**Excerpt provided:**
When a ribosome begins to synthesize proteins that are needed in some organelles, the ribosome making this protein can become "membrane-bound". In eukaryotic cells this happens in a region of the endoplasmic reticulum (ER) called the "rough ER". The newly produced polypeptide chains are inserted directly into the ER by the ribosome undertaking vectorial synthesis and are then transported to their destinations, through the secretory pathway. Bound ribosomes usually produce proteins that are used within the plasma membrane or are expelled from the cell via exocytosis.[10]

Structure

Atomic structure of the 30S Subunit from Thermus thermophilus. Proteins are shown in blue and the single RNA strand in orange. It is found by MRC Laboratory of Molecular Biology in Cambridge, England.[11]

The ribosomal subunits of prokaryotes and eukaryotes are quite similar.[12]

The unit of measurement is the Svedberg unit, a measure of the rate of sedimentation in centrifugation rather than size and accounts for why fragment names do not add up (70S is made of 50S and 30S).

Prokaryotes have 70S ribosomes, each consisting of a small (30S) and a large (50S) subunit. Their small subunit has a 16S RNA subunit (consisting of 1540 nucleotides) bound to 21 proteins. The large subunit is composed of a 5S RNA subunit (120 nucleotides), a 23S RNA subunit (2900 nucleotides) and 31 proteins.[12] Affinity label for the tRNA binding sites on the E. coli ribosome allowed the identification of A and P site proteins most likely associated with the peptidyltransferase activity; labelled proteins are L27, L14, L15, L16, L2; at least L27 is located at the donor site, as shown by E. Collatz and A.P. Czernilofsky.[13][14] Additional research has demonstrated that the S1 and S21 proteins, in association with the 3'-end of 16S ribosomal RNA, are involved in the initiation of translation.[15]

Eukaryotes have 80S ribosomes, each consisting of a small (40S) and large (60S) subunit. Their 40S subunit has an 18S RNA (1900 nucleotides) and 33 proteins.[16] The large subunit is composed of a 5S RNA (120 nucleotides), 28S RNA (4700 nucleotides), a 5.8S RNA (160 nucleotides) subunits and ~49 proteins.[12][17] During 1977, Czernilofsky published research that used affinity labeling to identify tRNA-binding sites on rat liver ribosomes. Several proteins, including L32/33, L36, L21, L23, L28/29 and L13 were implicated as being at or near the peptidyl transferase center.[18]

The ribosomes found in chloroplasts and mitochondria of eukaryotes also consist of large and small subunits bound together with proteins into one 70S particle.[12] These organelles are believed to be descendants of bacteria (see Endosymbiotic theory) and as such their ribosomes are similar to those of bacteria.[19]

The various ribosomes share a core structure, which is quite similar despite the large differences in size. Much of the RNA is highly organized into various tertiary structural motifs, for example pseudoknots that exhibit coaxial stacking. The extra RNA in the larger ribosomes is in several long continuous insertions, such that they form loops out of the core structure without disrupting or changing it.[12] All of the catalytic activity of the ribosome is carried out by the RNA; the proteins reside on the surface and seem to stabilize the structure.[12]

The differences between the bacterial and eukaryotic ribosomes are exploited by pharmaceutical chemists to create antibiotics that can destroy a bacterial infection without harming the cells of the infected person. Due to the differences in their structures, the bacterial 70S ribosomes are vulnerable to these antibiotics while the eukaryotic 80S ribosomes are not.[20] Even though mitochondria possess ribosomes similar to the bacterial ones, mitochondria are not affected by these antibiotics because they are surrounded by a double membrane that does not easily admit these antibiotics into the organelle.[21]

High-resolution structure

Atomic structure of the 50S Subunit from Haloarcula marismortui. Proteins are shown in blue and the two RNA strands in orange and yellow.[22] The small patch of green in the center of the subunit is the active site.

**Work instructions:**
In the ribosome excerpt, change every "antibiotics" to "antibacterial drugs" and write out everything from "The differences between" down to "the active site." with that change.

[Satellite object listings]

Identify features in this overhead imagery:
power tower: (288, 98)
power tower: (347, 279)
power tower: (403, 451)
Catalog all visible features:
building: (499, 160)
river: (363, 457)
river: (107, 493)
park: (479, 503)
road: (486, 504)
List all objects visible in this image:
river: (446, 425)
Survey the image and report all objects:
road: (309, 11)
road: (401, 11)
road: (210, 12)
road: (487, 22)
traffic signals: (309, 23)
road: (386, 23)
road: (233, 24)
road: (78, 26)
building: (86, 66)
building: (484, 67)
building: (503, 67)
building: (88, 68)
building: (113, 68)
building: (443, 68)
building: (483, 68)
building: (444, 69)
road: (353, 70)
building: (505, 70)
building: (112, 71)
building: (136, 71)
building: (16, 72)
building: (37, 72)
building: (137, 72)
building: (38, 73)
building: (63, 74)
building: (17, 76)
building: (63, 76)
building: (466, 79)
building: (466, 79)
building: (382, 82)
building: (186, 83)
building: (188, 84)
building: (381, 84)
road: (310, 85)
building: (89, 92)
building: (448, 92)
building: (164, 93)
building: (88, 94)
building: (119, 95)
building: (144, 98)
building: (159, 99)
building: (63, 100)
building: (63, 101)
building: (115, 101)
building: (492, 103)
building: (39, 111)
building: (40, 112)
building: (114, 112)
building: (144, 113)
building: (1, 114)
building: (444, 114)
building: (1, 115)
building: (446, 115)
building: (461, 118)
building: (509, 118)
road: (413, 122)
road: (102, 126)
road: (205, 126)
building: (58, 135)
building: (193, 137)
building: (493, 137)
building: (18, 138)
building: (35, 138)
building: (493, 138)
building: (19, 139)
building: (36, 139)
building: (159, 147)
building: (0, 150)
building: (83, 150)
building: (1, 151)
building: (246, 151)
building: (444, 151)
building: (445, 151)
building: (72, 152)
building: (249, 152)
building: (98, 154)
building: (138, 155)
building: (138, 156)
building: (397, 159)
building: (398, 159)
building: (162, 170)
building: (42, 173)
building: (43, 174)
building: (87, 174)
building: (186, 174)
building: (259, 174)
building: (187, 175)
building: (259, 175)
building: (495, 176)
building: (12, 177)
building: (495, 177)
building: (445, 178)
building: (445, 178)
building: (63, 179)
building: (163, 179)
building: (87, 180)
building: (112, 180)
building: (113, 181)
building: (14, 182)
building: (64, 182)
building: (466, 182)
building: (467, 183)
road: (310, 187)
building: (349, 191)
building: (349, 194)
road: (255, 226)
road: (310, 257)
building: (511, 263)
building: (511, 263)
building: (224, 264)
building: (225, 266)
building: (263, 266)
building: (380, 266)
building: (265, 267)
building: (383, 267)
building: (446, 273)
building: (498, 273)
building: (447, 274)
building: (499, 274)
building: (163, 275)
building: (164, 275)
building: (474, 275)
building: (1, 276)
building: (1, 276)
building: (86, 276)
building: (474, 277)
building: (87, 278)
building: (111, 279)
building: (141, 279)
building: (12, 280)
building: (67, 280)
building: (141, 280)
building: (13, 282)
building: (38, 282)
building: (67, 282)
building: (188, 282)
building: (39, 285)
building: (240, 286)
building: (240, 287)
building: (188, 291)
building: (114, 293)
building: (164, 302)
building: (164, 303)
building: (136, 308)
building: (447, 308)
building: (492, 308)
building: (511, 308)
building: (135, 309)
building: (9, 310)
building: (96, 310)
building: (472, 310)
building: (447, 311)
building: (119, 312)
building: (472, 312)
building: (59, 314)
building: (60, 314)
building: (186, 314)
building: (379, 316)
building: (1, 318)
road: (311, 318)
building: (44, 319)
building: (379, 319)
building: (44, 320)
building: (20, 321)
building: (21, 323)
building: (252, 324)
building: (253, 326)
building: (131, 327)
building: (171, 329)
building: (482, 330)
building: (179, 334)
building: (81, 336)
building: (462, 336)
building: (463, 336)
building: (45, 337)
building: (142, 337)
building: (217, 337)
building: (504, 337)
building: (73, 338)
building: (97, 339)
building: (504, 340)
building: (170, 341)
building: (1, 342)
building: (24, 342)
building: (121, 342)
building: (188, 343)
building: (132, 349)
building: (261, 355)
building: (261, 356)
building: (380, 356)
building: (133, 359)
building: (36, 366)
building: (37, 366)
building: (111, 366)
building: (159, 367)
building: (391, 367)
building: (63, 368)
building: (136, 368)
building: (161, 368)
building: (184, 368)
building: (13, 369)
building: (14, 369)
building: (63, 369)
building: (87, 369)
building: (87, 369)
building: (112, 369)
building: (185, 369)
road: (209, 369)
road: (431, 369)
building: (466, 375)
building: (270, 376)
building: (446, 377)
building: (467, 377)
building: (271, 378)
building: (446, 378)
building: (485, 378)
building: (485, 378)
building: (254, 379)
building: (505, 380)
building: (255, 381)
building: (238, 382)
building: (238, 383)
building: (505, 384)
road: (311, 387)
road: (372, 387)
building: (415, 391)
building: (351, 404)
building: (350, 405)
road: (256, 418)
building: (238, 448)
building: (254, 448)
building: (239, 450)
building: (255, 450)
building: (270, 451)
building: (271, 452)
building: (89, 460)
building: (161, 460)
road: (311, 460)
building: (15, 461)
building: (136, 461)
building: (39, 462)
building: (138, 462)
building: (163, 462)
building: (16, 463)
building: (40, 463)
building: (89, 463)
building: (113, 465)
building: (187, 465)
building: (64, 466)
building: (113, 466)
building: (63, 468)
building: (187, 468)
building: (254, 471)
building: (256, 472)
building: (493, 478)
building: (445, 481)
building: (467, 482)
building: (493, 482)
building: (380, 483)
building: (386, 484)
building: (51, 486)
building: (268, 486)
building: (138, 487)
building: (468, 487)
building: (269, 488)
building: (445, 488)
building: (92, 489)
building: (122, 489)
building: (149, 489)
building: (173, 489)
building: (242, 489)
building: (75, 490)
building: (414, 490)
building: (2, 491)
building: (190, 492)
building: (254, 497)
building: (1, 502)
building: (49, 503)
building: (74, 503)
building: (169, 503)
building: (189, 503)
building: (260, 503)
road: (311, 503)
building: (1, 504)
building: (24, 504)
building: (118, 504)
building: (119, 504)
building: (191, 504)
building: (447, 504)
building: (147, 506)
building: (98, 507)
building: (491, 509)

**Task response:**
The differences between the bacterial and eukaryotic ribosomes are exploited by pharmaceutical chemists to create antibacterial drugs that can destroy a bacterial infection without harming the cells of the infected person. Due to the differences in their structures, the bacterial 70S ribosomes are vulnerable to these antibacterial drugs while the eukaryotic 80S ribosomes are not.[20] Even though mitochondria possess ribosomes similar to the bacterial ones, mitochondria are not affected by these antibacterial drugs because they are surrounded by a double membrane that does not easily admit these antibacterial drugs into the organelle.[21]

High-resolution structure

Atomic structure of the 50S Subunit from Haloarcula marismortui. Proteins are shown in blue and the two RNA strands in orange and yellow.[22] The small patch of green in the center of the subunit is the active site.